▶ PROBLEM DETAILS
Quote the lines word for word, starting with the first line and going on through the line with "dist [0.011910, 0.000055]", including that line. Omit the pictures.

DATASET SECTION below:

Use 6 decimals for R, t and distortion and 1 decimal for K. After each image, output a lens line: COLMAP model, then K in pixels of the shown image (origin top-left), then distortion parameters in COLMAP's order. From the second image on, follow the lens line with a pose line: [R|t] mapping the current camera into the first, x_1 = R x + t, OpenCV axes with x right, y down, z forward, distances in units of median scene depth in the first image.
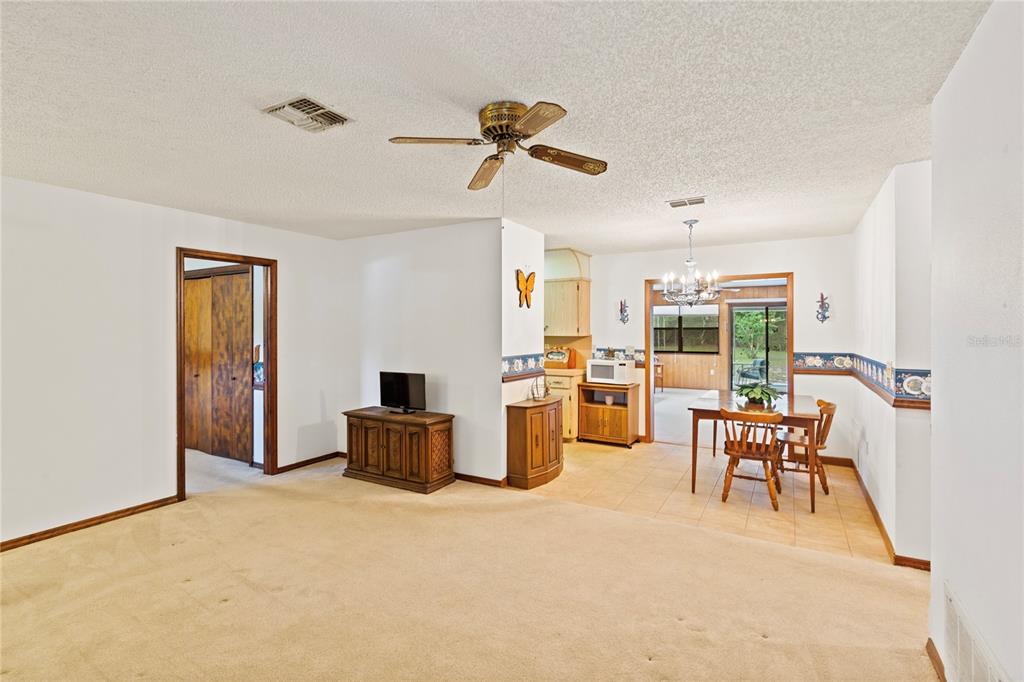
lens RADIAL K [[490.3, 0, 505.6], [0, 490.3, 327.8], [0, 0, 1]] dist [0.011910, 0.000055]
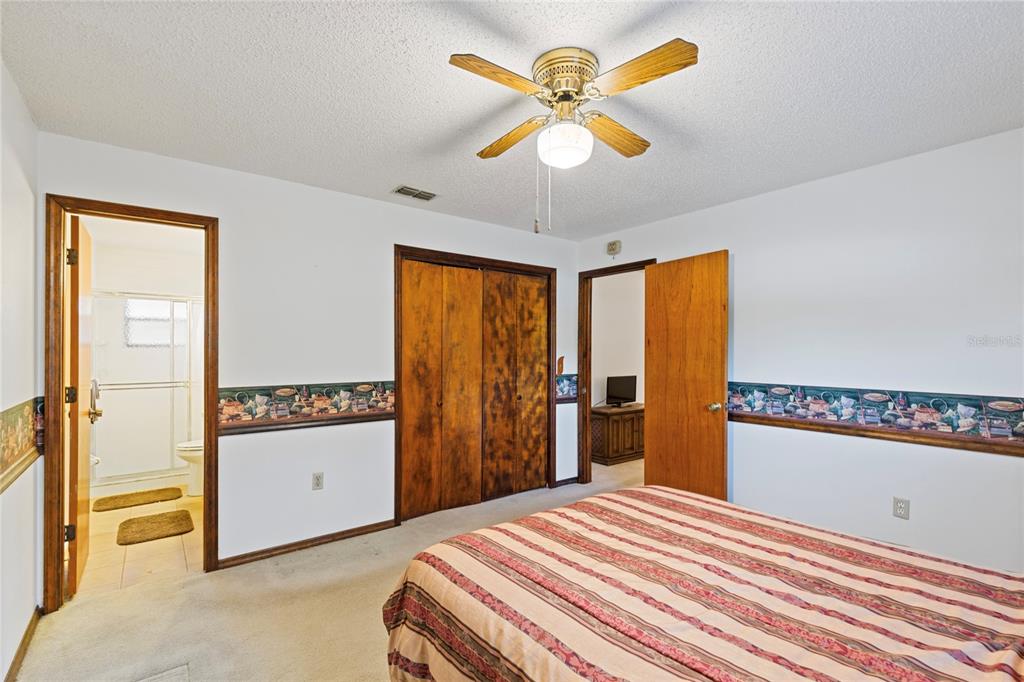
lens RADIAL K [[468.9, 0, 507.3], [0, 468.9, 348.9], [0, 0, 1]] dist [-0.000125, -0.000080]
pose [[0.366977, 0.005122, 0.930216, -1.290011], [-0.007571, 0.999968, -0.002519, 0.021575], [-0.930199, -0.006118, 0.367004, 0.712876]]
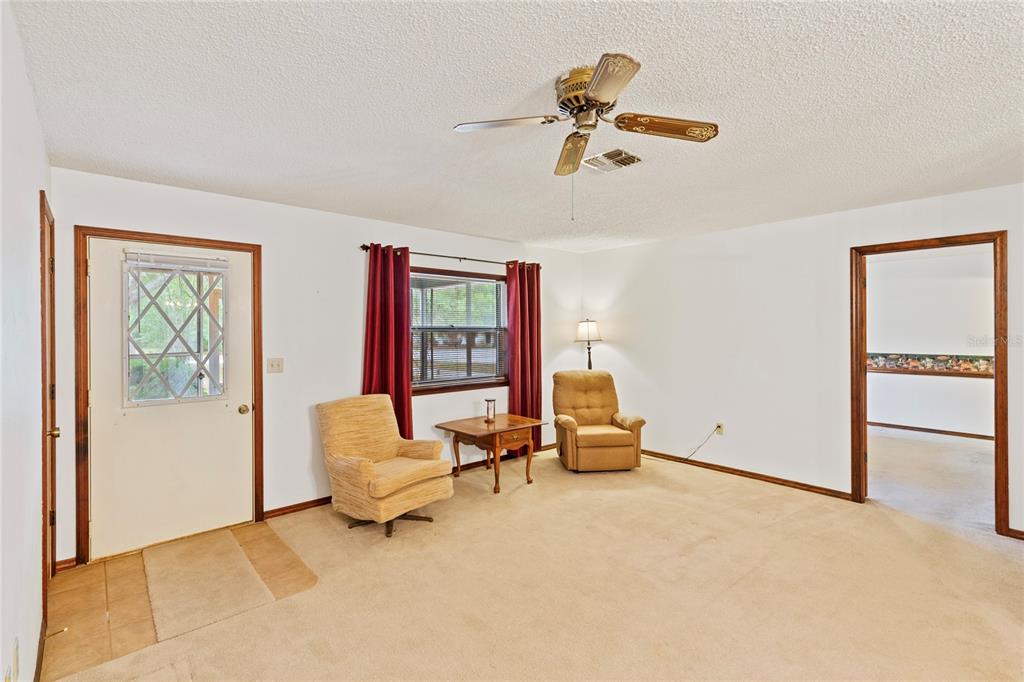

End of DATASET SECTION.

▶ ANSWER BOX
Use 6 decimals for R, t and distortion and 1 decimal for K. After each image, output a lens line: COLMAP model, then K in pixels of the shown image (origin top-left), then distortion parameters in COLMAP's order. From the second image on, follow the lens line with a pose line: [R|t] mapping the current camera into the first, x_1 = R x + t, OpenCV axes with x right, y down, z forward, distances in units of median scene depth in the first image.
lens RADIAL K [[490.3, 0, 505.6], [0, 490.3, 327.8], [0, 0, 1]] dist [0.011910, 0.000055]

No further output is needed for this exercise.